22 OCTOBER 1910, Page 15

"DEUTSCHE MACHTHABER."

[TO THE EDITOR OF THE " SPECTATOR."] Sin,—Your correspondent who writes under the name of " Onlooker," summarising a work published in Berlin by Herr Martin under the title of " Deutsche Machthaber," writes as follows in your issue of October 15th with regard to the famous interview with the German Emperor published by the Daily Telegraph in 1908 :— " The material collected was entrusted to an English writer, Mr. Harold Spender, who had recently visited Germany with Mr. Lloyd George and had made the acquaintance of several German officials. Mr. Spender `worked up' the facts and statements sub- mitted to him into literary form, and the result of his labours was typewritten and sent to the Emperor. The Emperor made some emendations and referred it to his Chancellor, who gave orders that it should be at once examined in the Department of Foreign Affairs in order to verify the statements from an historical point of view. This was done ; the statements were verified in the Department, and the document returned to Mr. Spender, who then took charge of its publication. It was first offered to the Daily Mail, but refused by that journal. Mr. Lawson, however, accepted it on behalf of the Daily Telegraph."

I beg to give to all these statements an absolute and unqualified denial. There is not a word of truth in any one of them. I did not see the interview published by the Daily Telegraph

until three or four days after it had appeared in that journal, and I saw no version of it whatever, in any form, until it had been printed and issued to the public from the office of the

Daily Telegraph.—I am, Sir, &c., HAROLD SPENDER. 47 Canspden House Court, Gloucester Walk, W.

[We very much regret to have given currency to a state- ment which turns out to have been entirely unfounded. We presumed that Herr Martin was dealing not with rumours but with reality when he made so specific and so positive a state- ment. We may point out, however, that the writer of the letter to the Spectator in which Herr Martin's book was in effect reviewed clearly stated that no aspersion whatever was

cast on Mr. Spender, who was presumed to have acted with the sole desire to improve the relations between Britain and

Germany. No one who knows Mr. Harold Spender, or who has watched his career as a journalist, would ever dream of his acting a part inconsistent with a high sense of honour, or of patriotic intention.—ED. Spectator.]

----

• _TO DO_
List every newspaper or journal that the Spectator letter names.

----

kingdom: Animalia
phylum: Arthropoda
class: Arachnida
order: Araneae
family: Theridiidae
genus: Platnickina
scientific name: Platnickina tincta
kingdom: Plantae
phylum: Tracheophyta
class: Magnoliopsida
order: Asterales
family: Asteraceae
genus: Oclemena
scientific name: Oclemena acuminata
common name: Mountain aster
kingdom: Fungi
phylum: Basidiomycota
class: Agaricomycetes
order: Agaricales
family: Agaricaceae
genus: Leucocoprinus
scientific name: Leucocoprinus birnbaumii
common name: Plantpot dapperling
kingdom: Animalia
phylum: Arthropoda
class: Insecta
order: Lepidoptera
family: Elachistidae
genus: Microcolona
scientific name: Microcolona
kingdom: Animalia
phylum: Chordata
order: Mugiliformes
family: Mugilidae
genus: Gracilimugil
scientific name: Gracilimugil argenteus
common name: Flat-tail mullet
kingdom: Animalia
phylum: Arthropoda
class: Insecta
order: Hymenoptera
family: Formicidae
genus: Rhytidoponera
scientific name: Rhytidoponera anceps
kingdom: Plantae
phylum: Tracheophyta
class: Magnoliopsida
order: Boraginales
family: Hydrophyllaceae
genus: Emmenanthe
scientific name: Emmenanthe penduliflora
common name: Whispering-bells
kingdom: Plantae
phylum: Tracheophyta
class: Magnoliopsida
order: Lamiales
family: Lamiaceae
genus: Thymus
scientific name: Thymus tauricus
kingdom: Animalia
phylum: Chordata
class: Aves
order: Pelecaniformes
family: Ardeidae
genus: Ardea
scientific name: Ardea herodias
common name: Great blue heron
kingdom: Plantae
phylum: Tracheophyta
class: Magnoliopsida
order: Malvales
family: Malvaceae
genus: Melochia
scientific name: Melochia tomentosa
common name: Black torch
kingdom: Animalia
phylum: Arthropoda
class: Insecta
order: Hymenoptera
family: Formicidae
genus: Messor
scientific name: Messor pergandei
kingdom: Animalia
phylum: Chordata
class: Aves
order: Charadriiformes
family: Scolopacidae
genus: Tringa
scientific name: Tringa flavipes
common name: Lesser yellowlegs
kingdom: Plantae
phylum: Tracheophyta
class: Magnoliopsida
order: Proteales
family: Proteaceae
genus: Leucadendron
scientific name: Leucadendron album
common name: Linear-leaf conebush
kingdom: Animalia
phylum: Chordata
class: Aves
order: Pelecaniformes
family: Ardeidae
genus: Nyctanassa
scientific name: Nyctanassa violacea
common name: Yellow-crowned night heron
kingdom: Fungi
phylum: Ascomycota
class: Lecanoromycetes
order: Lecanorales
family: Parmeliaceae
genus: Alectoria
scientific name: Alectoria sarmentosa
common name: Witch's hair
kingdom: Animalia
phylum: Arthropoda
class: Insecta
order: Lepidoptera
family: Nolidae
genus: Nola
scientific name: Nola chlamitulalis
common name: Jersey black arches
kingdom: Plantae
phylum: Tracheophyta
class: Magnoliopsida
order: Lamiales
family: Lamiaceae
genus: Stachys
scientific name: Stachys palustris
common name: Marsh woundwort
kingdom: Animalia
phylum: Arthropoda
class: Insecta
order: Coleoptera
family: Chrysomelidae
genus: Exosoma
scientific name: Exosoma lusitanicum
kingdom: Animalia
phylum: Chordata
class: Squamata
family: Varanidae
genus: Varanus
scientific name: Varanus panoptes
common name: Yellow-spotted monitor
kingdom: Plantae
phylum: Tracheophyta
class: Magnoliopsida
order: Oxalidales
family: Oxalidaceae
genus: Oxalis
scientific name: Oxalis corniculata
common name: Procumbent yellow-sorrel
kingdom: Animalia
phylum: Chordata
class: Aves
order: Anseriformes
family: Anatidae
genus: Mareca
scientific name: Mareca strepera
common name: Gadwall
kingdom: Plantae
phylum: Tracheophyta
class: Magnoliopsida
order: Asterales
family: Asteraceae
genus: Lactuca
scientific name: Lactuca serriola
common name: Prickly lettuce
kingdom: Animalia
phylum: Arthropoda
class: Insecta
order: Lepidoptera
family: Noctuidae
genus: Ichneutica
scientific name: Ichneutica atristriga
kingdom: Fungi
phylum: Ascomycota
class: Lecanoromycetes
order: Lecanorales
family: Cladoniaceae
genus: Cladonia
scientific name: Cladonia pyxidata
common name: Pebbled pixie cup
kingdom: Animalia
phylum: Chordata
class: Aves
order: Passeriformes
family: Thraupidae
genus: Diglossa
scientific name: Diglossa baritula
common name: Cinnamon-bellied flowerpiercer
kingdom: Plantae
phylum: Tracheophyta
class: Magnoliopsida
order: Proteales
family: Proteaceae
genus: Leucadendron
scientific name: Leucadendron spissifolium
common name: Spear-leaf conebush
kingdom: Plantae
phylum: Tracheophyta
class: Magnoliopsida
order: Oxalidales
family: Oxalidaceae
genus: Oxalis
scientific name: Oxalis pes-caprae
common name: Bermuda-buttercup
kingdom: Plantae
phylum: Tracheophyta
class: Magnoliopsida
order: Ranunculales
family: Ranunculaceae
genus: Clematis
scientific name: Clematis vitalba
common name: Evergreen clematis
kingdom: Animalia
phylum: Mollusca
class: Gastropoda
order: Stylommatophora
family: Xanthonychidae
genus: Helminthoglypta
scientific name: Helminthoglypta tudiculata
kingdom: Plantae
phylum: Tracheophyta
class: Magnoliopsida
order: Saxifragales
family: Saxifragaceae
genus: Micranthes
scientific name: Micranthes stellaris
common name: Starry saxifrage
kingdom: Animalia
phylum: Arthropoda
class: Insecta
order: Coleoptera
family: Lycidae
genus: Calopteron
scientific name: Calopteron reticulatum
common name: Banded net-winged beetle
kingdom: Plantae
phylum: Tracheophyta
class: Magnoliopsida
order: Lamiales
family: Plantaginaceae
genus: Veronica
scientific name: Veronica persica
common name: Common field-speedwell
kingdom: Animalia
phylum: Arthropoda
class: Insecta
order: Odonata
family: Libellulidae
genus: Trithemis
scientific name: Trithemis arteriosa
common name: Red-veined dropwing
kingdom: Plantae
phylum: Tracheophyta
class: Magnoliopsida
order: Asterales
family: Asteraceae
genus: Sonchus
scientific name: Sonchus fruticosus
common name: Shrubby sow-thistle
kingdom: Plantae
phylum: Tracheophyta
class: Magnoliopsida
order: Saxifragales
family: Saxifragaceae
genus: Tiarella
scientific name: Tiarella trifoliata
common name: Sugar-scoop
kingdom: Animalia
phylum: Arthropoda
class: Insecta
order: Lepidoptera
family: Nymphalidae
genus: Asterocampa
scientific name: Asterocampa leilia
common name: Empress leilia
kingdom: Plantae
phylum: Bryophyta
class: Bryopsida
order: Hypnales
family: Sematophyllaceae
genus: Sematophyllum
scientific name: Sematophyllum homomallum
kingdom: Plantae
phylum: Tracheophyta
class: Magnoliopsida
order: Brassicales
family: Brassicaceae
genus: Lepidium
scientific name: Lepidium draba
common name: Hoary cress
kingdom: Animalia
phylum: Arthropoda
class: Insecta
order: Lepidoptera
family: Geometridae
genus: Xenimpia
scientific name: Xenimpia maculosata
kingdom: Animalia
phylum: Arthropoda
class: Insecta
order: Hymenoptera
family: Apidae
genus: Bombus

----

• _ANSWER AREA_
Spectator, Daily Telegraph, Daily Mail